Cummings isn’t the only person to have been brutally abused in Howard’s custody. A February 2018 commission report found Erie County jails to be among the worst in New York State. These jails “pose an ongoing risk to the health and safety of staff and inmates and, in instances, impose cruel and inhumane treatment of inmates in violation of their Constitutional rights,” the report said.
As of last December, 27 people, including Cummings, had died at the Erie County Holding center on Howard’s watch.
Sheriff #10. Frank Reynolds, Cherokee County, Georgia
When a white guy walks into an establishment and shoots several Asian-Americans, is it a hate crime or just a case of the Mondays? If you’re Frank Reynolds, the sheriff of Cherokee County, Georgia, it’s the latter. Last March this exact scenario happened: A 21-year-old Caucasian man marched into three different spas in Atlanta with a freshly purchased 9mm semi-automatic pistol and killed eight people, six of whom were women of Asian descent. Unequivocally at least in part an anti-Asian hate crime (one of the businesses was called Young Asian Massage, for heaven’s sake), Reynolds referred to the murders as a result of the suspect’s “lashing out” due to a sexual addiction. With this remark, Reynolds endorsed the dangerous narrative that Jay Baker (captain of the Cherokee County Sheriff’s Office) perpetuated when he said the shooter was “pretty much fed up and kind of at the end of his rope” and that the day of the murders “was a really bad day for him.”
But the sheriff office’s rancid behavior around the Atlanta mass shooting didn’t end there. Baker, Reynolds’ golden boy, shared an image on Facebook of T-shirts touting the words “Covid 19 IMPORTED VIRUS FROM CHY-NA,” mimicking Trump’s emphatic and offensive pronunciation of “China.” One would think that Reynolds would have put a stop to the loose cannon that is Baker; instead he merely removed him as spokesman for the mass shooting investigation.
Back in 2018, Brice Turner of Woodstock, Georgia was arrested on drug charges and tossed in a holding cell at the Cherokee County Adult Detention Center in clear need of medical care. Nearly two hours after being locked up, he was taken to a local hospital where he was pronounced dead at the age of 33. Taking a look at Cherokee County jail during the pandemic, Reynolds doesn’t exactly come off looking good. On his watch, at least two prisoners have died due to COVID.

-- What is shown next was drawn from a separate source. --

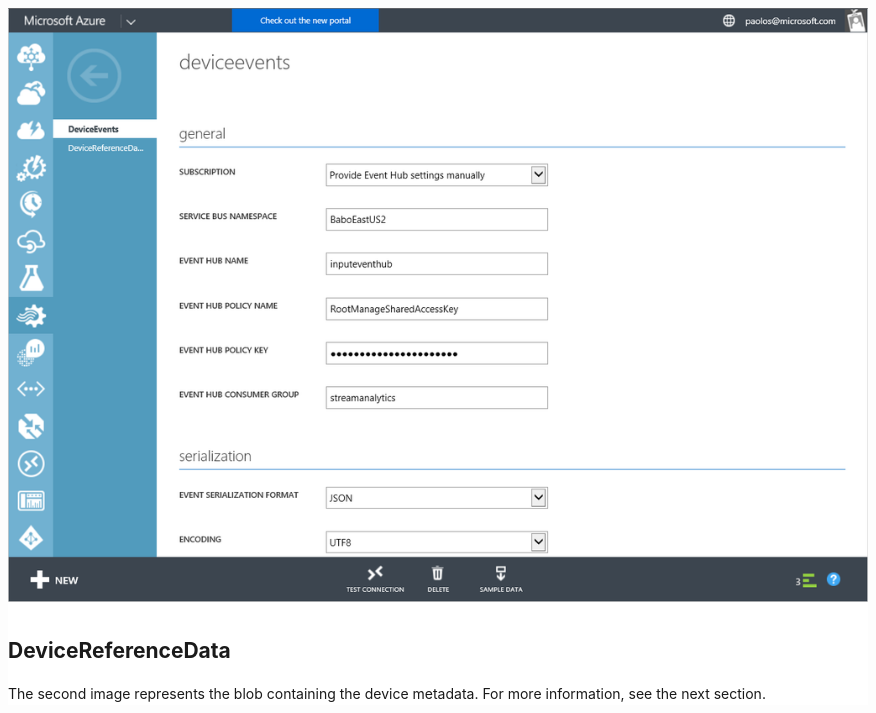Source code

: ![](https://raw.githubusercontent.com/azure-cat-emea/streamanalyticsazuredatalakestore/master/Images/Input01.png)

## DeviceReferenceData ##
The second image represents the blob containing the device metadata. For more information, see the next section.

Editors’ Note: For over 30 years, PLN has published thousands of pages covering the corruption, racism, censorship and brutality of sheriffs that operate the more than 3,000 American jails all across the country, from small town to metropolis. This “Top Ten” list offers a brief glimpse at some of what happens on a daily basis inside these agencies where, according to the Bureau of Justice Statistics (BJS), an average annual of over a thousand people died between 2008 - 2018, 75% of who were unconvicted at the time of their deaths. The BJS has not yet released an analysis of jail deaths for 2020.